As a recruiter, I understand the importance organisations place on recruiting the right people at the top. The processes are lengthy, strenuous at times and involve varying levels of scrutiny. All being said and done, it’s important that the people leading the organisation are the right ones, or is it?

 In the Evening Standard this week there was an interesting article on the popularity of the main party leaders vs. the party itself. A survey done by Ipsos Mori showed a massive 62% of voters disliked Ed Miliband, and yet 52% still intend to vote Labour. While David Cameron was the most liked politician (at 39% I’m hardly feeling the love), only 33% intended to vote Tory. So is having the right leader all that important? Then we have the news about Jeremy Clarkson, I don’t need to repeat the story and, while the outcome is uncertain, more people signed the petition to get him reinstated than did to save the NHS. Clearly Top Gear is nothing without Jezza for a lot of people.

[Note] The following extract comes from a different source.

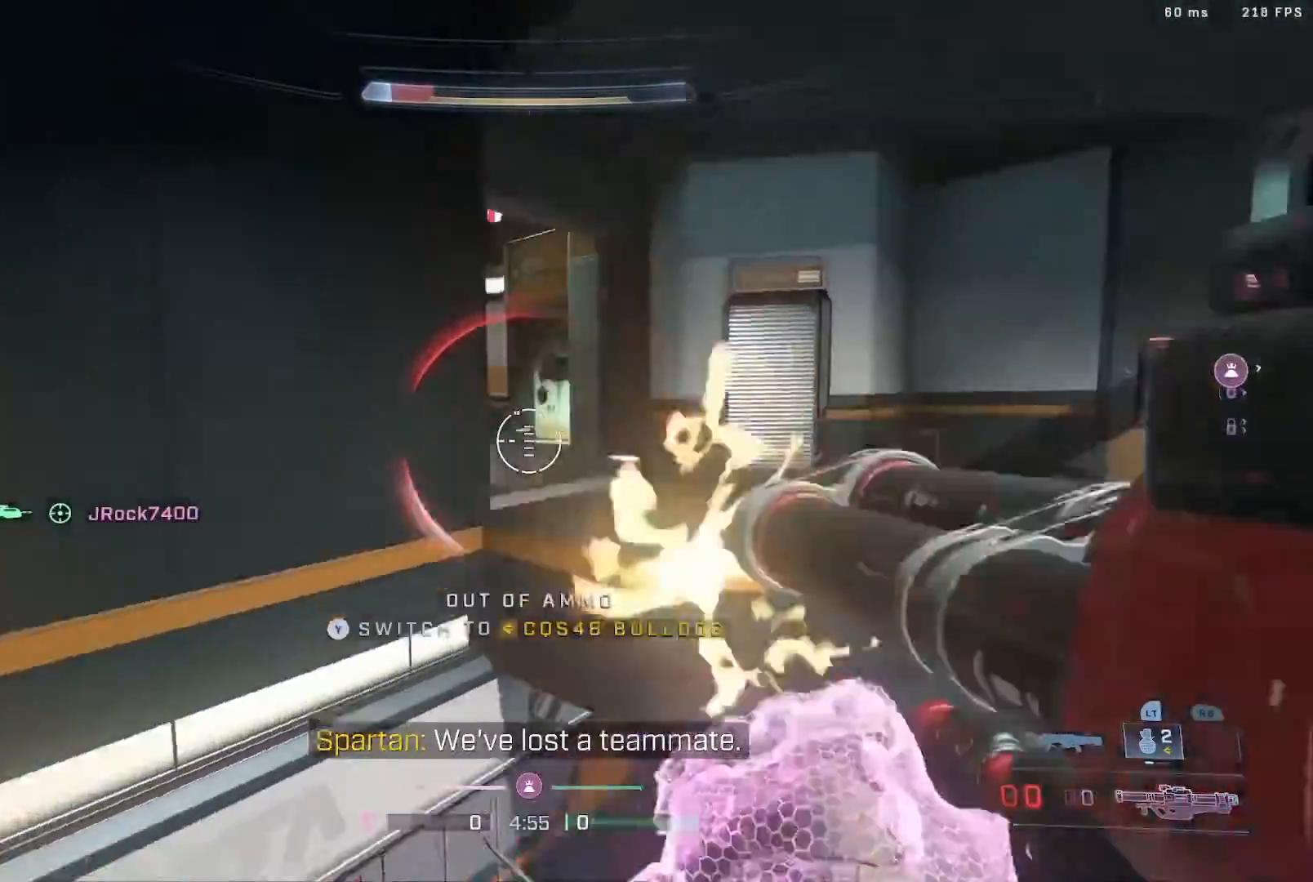
{"buttons": ["L3"], "left_stick": "up", "right_stick": "center", "events": [[33, "R2", "up"], [217, "right_stick", "down"], [267, "left_stick", "up"], [383, "L3", "down"], [450, "right_stick", "center"]]}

 For me, a good leader creates an organisation that can go on without them. Is there any better legacy than a company that works well without you? I am constantly meeting experienced HR professionals who end up making their own roles redundant by bettering processes, creating new opportunities for junior team members and improving the picture so much so that their (more expensive) skillset is no longer needed.

Undoubtedly, setting a vision and having a strategy to achieve it comes first, but engaging the organisation to enable you to reach those goals is the crux of it. As more companies open their eyes to the fact that an engagement survey once every couple of years, even once a year, is hardly the most effective way forward, organisations and leaders are looking for new answers. The Deloitte Global Human Capital Trends showed that 78% of business leaders have highlighted retention and engagement as their most urgent issues. The old adage of people leaving a manager not an organisation seems to be falling by the wayside. People leave when they are not engaged, leading to poor performance and the litany of consequences that come with that.

If you put the building bricks in place to construct an environment that people want to be in, where they feel valued, have fun, do their job to the best of their ability and have a team of people that will follow through on this mission, who (like bees building a hive) continue in the same way even when they get a new Queen Bee, then, surely, you have achieved success?

Thomas Huxley: The rung of a ladder was never meant to rest upon, but only to hold a man’s foot long enough to enable him to put the other somewhat higher.